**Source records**
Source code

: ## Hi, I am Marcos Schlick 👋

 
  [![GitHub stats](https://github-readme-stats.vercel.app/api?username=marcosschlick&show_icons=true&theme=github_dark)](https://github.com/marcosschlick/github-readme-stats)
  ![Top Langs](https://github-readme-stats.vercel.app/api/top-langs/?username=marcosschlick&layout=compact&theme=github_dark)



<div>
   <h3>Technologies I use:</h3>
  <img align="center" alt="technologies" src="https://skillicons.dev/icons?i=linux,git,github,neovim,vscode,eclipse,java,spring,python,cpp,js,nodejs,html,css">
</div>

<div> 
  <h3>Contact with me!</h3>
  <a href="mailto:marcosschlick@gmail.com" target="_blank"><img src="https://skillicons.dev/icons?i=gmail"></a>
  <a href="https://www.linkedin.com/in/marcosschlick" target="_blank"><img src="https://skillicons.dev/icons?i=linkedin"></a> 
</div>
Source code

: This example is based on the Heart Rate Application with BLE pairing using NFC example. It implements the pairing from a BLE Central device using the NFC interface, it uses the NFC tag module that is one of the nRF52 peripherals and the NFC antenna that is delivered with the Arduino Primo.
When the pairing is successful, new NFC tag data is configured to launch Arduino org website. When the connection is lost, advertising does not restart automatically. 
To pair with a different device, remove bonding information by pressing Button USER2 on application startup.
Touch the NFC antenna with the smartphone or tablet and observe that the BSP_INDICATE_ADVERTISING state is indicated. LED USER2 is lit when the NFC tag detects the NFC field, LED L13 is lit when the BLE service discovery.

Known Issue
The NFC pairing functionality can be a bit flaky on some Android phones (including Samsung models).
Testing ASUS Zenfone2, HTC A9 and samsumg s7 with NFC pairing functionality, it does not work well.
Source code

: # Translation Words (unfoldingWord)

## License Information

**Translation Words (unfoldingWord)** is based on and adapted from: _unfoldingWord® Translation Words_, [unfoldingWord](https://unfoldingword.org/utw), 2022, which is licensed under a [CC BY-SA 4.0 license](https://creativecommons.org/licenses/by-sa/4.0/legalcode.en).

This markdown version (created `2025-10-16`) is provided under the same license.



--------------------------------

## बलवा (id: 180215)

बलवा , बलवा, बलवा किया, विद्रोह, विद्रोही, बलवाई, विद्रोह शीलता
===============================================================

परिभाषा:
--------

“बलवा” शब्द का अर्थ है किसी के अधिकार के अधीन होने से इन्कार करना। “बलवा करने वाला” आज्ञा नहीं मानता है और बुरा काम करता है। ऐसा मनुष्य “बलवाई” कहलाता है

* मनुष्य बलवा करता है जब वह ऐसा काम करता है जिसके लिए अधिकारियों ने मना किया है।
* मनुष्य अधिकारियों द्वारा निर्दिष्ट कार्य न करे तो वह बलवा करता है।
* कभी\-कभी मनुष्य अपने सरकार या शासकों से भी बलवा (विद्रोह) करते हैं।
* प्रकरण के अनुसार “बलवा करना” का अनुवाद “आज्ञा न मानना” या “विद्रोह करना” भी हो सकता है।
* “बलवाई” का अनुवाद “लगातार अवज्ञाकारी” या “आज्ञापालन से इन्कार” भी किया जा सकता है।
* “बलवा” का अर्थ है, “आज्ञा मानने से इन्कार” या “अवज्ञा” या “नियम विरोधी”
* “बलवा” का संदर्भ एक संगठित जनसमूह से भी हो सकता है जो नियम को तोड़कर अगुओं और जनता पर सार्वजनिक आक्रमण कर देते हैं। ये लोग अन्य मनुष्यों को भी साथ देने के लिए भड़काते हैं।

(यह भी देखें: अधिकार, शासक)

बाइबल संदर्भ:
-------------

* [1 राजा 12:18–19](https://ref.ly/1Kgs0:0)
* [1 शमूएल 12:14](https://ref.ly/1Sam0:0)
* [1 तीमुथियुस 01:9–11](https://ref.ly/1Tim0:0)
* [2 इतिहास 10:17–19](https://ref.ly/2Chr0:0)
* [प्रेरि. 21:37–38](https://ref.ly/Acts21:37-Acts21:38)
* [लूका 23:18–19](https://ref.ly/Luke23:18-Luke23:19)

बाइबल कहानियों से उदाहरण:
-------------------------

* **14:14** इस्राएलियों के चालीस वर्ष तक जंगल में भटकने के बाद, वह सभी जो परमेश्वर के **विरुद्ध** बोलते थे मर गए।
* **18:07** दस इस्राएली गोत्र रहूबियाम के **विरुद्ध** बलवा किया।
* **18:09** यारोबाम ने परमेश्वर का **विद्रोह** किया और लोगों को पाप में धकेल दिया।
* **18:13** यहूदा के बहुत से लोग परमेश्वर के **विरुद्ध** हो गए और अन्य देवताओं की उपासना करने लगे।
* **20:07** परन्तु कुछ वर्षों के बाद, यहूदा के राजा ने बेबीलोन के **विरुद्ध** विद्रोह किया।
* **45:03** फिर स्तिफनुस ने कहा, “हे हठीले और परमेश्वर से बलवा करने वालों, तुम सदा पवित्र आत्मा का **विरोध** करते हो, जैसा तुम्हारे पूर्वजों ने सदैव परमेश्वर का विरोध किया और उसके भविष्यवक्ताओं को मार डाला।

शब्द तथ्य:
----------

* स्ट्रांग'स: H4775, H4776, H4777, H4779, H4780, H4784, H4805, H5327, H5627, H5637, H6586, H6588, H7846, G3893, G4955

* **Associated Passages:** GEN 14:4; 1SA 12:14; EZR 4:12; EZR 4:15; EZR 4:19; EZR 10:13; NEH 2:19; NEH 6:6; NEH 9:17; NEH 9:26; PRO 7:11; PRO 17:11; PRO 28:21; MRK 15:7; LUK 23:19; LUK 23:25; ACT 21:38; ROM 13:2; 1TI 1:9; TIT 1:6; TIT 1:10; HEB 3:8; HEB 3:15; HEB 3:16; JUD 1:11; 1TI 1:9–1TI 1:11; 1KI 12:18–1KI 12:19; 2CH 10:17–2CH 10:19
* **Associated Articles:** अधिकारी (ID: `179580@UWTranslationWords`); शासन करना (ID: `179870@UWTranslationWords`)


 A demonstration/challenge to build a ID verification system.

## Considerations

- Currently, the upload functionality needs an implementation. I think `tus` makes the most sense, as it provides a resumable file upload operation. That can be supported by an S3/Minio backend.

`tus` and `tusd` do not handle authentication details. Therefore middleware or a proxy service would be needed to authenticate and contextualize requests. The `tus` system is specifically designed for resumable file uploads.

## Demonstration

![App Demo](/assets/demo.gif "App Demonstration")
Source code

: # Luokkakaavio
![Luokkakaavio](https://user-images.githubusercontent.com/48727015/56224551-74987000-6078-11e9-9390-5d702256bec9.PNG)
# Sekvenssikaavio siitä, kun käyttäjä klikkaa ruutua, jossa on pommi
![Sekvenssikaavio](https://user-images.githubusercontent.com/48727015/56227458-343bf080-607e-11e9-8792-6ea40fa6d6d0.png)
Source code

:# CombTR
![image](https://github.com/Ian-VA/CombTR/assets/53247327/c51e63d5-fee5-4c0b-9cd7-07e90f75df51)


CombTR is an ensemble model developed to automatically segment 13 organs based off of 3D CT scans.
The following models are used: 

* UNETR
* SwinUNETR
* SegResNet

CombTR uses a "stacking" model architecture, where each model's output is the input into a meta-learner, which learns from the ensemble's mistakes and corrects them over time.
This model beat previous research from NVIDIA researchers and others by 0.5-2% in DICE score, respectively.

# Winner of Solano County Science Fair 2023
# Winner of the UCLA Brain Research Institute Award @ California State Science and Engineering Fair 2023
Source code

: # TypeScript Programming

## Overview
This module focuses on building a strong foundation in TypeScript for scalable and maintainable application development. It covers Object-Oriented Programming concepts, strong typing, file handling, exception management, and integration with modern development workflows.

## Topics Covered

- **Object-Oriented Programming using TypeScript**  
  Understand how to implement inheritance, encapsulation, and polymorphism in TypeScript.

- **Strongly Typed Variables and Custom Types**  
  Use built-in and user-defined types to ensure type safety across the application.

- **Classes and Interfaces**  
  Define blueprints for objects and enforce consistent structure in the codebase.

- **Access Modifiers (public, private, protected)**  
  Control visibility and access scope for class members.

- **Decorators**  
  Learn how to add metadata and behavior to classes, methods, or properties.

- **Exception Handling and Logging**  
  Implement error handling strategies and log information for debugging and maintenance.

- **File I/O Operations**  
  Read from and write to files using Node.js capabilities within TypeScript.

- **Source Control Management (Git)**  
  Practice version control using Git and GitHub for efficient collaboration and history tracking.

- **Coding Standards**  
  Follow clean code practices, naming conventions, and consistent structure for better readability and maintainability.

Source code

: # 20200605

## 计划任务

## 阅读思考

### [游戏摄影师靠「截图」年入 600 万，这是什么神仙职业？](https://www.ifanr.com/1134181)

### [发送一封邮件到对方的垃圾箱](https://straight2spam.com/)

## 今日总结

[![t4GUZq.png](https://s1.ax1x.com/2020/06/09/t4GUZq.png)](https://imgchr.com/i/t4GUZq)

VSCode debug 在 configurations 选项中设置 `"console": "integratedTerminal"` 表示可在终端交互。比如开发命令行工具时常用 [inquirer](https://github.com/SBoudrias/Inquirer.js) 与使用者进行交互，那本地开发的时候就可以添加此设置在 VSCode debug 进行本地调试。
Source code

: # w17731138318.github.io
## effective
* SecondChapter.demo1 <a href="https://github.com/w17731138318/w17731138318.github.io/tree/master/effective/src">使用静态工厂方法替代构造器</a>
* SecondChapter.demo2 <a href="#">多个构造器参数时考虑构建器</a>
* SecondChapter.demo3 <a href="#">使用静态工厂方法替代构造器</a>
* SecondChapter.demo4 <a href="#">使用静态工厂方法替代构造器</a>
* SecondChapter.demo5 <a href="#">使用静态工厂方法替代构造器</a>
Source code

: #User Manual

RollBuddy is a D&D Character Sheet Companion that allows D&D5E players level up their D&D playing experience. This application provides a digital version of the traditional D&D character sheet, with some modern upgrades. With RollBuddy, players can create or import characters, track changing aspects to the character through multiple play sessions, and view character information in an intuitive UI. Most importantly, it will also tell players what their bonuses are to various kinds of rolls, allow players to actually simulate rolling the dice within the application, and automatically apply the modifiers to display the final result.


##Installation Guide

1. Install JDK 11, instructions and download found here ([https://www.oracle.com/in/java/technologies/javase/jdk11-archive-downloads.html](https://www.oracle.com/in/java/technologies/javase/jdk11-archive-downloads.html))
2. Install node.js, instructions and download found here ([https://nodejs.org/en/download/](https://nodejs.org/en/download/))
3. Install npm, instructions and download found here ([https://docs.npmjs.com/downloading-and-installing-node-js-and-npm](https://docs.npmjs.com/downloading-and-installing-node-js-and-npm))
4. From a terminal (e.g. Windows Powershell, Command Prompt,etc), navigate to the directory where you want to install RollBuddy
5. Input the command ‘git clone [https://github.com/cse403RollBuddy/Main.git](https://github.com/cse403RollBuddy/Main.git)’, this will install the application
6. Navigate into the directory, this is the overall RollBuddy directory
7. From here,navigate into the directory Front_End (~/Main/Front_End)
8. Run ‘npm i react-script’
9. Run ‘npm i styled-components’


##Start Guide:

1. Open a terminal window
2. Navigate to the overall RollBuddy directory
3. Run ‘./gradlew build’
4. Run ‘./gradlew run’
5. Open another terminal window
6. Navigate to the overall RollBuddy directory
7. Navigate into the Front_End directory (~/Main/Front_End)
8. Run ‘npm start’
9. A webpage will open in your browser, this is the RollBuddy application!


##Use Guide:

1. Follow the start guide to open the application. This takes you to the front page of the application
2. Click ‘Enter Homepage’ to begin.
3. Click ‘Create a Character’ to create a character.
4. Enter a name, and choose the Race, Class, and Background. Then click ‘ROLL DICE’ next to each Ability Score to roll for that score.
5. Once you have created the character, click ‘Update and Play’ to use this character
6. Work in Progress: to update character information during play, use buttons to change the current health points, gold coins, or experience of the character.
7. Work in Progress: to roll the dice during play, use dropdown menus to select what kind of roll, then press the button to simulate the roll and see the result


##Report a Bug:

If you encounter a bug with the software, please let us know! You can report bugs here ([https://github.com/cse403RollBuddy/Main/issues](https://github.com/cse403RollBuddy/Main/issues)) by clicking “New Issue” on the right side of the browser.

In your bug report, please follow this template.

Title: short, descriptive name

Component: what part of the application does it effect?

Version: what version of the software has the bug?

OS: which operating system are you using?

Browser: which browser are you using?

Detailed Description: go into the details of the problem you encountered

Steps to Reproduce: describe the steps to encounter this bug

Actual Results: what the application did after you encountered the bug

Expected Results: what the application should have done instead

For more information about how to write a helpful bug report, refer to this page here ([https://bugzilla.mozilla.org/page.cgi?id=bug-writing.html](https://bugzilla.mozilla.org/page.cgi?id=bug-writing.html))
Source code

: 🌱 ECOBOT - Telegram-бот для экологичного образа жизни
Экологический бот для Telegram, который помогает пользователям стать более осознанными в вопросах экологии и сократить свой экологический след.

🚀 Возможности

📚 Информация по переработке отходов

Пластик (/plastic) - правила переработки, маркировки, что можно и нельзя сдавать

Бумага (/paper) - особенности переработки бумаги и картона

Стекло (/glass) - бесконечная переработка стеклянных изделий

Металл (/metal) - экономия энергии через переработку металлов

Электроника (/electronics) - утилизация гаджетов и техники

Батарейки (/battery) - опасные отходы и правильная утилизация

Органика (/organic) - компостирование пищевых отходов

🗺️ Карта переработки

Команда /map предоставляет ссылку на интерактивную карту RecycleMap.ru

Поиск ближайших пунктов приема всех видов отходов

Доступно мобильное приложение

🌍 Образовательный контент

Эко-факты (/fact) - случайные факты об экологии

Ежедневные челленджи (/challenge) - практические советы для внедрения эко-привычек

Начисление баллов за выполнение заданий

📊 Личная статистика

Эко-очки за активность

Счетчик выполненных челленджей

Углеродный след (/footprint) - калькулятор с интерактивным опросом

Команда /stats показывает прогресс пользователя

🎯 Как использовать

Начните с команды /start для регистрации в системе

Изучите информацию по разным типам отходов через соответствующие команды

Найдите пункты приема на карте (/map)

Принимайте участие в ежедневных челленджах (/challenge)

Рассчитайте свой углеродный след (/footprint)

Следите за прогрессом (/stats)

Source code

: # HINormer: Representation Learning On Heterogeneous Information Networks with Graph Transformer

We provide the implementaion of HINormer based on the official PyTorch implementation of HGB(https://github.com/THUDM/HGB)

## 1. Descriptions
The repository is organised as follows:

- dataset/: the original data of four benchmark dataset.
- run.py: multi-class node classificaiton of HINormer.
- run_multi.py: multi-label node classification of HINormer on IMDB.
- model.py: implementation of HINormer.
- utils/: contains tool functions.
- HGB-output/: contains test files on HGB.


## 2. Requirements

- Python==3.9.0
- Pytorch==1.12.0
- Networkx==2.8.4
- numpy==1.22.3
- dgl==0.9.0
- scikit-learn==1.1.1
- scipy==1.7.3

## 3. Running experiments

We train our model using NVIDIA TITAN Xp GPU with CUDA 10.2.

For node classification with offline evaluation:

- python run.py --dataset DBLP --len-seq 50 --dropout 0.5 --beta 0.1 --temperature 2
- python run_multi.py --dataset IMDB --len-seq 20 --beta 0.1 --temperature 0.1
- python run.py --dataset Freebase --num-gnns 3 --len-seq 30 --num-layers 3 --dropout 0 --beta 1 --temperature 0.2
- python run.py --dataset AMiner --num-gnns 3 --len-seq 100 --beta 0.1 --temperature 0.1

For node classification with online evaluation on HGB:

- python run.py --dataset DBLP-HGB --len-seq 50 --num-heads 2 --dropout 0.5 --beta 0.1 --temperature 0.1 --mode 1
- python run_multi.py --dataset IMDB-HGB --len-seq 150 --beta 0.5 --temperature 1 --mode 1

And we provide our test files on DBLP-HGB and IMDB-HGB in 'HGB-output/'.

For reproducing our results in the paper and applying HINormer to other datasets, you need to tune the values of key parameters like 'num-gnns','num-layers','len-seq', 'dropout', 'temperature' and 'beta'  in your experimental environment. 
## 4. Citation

**WHAT YOU ARE ASKED TO DO**
Extract every line of the records above that contains the word "directory".

**ANSWER SECTION**
4. From a terminal (e.g. Windows Powershell, Command Prompt,etc), navigate to the directory where you want to install RollBuddy
6. Navigate into the directory, this is the overall RollBuddy directory
7. From here,navigate into the directory Front_End (~/Main/Front_End)
2. Navigate to the overall RollBuddy directory
6. Navigate to the overall RollBuddy directory
7. Navigate into the Front_End directory (~/Main/Front_End)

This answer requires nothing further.